**Assigned task**
In the entries below, find the line containing "91 496 515.2", then copy it and every later line exactly, ending with the last line.

(Stored records)
^^^^

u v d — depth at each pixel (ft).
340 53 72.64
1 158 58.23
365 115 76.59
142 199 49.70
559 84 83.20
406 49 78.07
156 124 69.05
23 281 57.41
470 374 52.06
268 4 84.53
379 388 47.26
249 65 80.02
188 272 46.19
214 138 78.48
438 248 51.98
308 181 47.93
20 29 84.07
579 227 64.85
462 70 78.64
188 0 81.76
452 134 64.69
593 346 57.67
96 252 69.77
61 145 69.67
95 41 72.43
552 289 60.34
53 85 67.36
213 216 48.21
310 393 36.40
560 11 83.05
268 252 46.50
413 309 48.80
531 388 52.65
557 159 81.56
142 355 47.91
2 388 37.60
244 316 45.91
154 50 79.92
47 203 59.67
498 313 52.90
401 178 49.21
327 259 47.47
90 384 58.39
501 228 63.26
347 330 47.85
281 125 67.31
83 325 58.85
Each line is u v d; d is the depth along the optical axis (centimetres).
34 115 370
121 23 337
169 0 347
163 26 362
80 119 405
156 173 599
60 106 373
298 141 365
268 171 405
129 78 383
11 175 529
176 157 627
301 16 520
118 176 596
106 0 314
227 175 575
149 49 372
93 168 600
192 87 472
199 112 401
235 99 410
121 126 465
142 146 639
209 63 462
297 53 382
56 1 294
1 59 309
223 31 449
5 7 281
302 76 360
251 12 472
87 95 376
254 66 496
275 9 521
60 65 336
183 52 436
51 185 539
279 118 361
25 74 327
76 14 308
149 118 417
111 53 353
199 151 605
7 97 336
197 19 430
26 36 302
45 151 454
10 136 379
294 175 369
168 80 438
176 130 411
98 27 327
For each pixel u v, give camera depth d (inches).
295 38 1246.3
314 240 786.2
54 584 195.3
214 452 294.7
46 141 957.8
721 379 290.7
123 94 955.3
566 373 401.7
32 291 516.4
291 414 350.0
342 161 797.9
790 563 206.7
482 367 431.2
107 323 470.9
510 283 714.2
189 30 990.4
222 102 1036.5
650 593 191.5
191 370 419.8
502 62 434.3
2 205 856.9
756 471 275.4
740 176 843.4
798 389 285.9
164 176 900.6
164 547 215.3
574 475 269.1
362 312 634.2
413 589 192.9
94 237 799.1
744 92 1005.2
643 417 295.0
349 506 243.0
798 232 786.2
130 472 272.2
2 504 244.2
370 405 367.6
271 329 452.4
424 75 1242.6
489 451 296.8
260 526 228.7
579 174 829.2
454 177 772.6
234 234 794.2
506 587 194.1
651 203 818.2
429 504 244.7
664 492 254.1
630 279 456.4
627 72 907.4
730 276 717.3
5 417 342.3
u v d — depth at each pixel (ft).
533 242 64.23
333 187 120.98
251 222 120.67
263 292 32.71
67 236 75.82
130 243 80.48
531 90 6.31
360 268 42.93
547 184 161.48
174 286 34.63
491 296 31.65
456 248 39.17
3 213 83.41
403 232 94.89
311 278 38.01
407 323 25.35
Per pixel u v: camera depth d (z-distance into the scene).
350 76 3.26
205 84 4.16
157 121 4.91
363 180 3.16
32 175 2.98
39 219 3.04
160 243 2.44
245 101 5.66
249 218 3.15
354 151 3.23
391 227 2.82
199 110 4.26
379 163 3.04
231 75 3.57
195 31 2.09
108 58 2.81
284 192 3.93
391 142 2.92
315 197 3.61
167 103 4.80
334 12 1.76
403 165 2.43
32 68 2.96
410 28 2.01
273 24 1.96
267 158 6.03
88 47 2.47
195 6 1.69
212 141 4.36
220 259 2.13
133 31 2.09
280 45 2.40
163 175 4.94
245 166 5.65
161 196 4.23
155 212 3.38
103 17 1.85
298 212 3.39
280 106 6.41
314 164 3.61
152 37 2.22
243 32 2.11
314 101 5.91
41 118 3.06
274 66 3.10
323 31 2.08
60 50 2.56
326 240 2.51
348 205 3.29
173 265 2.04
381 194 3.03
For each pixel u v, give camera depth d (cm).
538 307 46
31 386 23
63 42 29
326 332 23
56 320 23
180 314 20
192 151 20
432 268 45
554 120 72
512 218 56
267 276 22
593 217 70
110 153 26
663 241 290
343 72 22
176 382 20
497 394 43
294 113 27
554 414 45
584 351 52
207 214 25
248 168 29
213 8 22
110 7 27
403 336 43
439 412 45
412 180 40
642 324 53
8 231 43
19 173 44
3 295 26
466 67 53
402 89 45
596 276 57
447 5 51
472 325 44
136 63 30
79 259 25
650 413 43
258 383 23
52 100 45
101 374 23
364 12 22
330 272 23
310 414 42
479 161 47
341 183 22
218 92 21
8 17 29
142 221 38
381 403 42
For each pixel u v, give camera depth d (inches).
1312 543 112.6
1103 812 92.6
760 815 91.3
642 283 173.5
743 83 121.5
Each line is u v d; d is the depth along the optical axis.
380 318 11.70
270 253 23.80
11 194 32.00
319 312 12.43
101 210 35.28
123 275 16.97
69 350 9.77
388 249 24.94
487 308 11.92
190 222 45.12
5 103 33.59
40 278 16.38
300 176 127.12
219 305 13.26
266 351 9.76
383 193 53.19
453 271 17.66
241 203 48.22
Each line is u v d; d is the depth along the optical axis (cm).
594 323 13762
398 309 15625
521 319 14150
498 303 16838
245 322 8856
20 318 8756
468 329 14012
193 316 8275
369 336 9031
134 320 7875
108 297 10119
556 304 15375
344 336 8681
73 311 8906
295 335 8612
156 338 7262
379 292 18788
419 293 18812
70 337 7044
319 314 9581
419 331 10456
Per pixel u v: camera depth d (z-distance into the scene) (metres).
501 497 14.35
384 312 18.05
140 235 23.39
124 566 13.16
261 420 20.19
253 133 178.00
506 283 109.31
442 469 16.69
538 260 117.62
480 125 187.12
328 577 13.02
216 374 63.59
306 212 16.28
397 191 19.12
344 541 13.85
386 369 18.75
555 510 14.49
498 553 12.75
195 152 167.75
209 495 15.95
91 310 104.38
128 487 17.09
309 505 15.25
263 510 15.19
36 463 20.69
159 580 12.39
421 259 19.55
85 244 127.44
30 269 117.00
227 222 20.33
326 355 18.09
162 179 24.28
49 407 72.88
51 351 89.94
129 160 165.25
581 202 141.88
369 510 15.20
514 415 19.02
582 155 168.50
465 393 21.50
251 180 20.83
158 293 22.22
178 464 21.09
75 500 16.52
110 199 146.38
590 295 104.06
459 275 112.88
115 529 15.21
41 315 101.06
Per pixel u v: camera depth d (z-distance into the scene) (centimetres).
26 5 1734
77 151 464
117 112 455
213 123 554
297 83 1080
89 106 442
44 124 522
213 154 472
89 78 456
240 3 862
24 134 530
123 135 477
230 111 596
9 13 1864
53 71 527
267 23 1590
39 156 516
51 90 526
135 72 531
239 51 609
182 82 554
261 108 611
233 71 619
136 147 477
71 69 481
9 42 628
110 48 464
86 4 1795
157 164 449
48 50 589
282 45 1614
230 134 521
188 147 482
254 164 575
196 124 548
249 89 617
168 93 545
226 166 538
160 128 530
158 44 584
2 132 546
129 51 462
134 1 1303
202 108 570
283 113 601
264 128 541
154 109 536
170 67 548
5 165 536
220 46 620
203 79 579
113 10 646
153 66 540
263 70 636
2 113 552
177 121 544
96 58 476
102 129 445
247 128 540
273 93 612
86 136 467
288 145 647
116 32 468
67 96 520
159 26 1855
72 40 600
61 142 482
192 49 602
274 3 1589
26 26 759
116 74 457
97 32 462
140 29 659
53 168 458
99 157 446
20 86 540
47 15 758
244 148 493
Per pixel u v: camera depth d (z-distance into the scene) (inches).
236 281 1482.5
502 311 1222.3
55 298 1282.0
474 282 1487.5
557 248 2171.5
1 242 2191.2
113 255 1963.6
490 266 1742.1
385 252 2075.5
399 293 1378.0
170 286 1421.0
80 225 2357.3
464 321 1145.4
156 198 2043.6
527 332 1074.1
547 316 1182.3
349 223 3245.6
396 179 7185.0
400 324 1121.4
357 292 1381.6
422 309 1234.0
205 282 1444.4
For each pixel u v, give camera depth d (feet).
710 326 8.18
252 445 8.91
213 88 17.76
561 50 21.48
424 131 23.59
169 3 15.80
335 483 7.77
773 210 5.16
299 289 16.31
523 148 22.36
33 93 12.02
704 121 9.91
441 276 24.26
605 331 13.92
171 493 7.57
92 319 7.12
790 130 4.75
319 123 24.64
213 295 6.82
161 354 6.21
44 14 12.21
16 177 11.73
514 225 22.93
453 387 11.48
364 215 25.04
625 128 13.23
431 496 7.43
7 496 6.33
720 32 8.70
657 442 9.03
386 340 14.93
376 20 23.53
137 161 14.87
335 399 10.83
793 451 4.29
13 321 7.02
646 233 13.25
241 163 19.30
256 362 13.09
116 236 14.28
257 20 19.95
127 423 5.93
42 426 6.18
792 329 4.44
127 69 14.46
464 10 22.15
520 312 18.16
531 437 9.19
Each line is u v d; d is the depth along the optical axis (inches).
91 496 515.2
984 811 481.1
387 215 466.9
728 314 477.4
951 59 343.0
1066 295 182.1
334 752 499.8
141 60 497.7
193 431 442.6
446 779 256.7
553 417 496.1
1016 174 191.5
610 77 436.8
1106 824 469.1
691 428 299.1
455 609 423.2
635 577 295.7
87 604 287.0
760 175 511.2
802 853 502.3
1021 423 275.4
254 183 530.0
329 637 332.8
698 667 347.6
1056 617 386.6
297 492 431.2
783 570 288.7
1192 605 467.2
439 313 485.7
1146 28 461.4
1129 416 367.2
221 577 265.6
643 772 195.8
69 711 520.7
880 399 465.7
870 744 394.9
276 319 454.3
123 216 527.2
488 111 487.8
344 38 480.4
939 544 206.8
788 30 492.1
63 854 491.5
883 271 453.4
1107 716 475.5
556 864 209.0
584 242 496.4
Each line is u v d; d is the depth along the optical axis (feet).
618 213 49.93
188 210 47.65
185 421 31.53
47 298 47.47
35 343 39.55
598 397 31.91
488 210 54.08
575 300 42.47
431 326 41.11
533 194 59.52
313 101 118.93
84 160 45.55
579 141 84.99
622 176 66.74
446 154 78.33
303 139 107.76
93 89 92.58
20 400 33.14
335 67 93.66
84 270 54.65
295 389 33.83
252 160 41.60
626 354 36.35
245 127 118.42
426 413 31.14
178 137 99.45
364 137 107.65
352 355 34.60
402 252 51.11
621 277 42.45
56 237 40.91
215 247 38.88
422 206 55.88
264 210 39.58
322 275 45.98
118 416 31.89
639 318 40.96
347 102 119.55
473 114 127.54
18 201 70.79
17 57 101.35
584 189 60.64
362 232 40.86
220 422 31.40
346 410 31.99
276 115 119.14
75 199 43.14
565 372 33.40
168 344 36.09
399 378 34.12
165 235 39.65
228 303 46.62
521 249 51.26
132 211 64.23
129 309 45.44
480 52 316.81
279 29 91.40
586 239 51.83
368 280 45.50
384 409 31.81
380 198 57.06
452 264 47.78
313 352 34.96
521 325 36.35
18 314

^^^^

**Answer to the exercise**
91 496 515.2
984 811 481.1
387 215 466.9
728 314 477.4
951 59 343.0
1066 295 182.1
334 752 499.8
141 60 497.7
193 431 442.6
446 779 256.7
553 417 496.1
1016 174 191.5
610 77 436.8
1106 824 469.1
691 428 299.1
455 609 423.2
635 577 295.7
87 604 287.0
760 175 511.2
802 853 502.3
1021 423 275.4
254 183 530.0
329 637 332.8
698 667 347.6
1056 617 386.6
297 492 431.2
783 570 288.7
1192 605 467.2
439 313 485.7
1146 28 461.4
1129 416 367.2
221 577 265.6
643 772 195.8
69 711 520.7
880 399 465.7
870 744 394.9
276 319 454.3
123 216 527.2
488 111 487.8
344 38 480.4
939 544 206.8
788 30 492.1
63 854 491.5
883 271 453.4
1107 716 475.5
556 864 209.0
584 242 496.4
Each line is u v d; d is the depth along the optical axis (feet).
618 213 49.93
188 210 47.65
185 421 31.53
47 298 47.47
35 343 39.55
598 397 31.91
488 210 54.08
575 300 42.47
431 326 41.11
533 194 59.52
313 101 118.93
84 160 45.55
579 141 84.99
622 176 66.74
446 154 78.33
303 139 107.76
93 89 92.58
20 400 33.14
335 67 93.66
84 270 54.65
295 389 33.83
252 160 41.60
626 354 36.35
245 127 118.42
426 413 31.14
178 137 99.45
364 137 107.65
352 355 34.60
402 252 51.11
621 277 42.45
56 237 40.91
215 247 38.88
422 206 55.88
264 210 39.58
322 275 45.98
118 416 31.89
639 318 40.96
347 102 119.55
473 114 127.54
18 201 70.79
17 57 101.35
584 189 60.64
362 232 40.86
220 422 31.40
346 410 31.99
276 115 119.14
75 199 43.14
565 372 33.40
168 344 36.09
399 378 34.12
165 235 39.65
228 303 46.62
521 249 51.26
132 211 64.23
129 309 45.44
480 52 316.81
279 29 91.40
586 239 51.83
368 280 45.50
384 409 31.81
380 198 57.06
452 264 47.78
313 352 34.96
521 325 36.35
18 314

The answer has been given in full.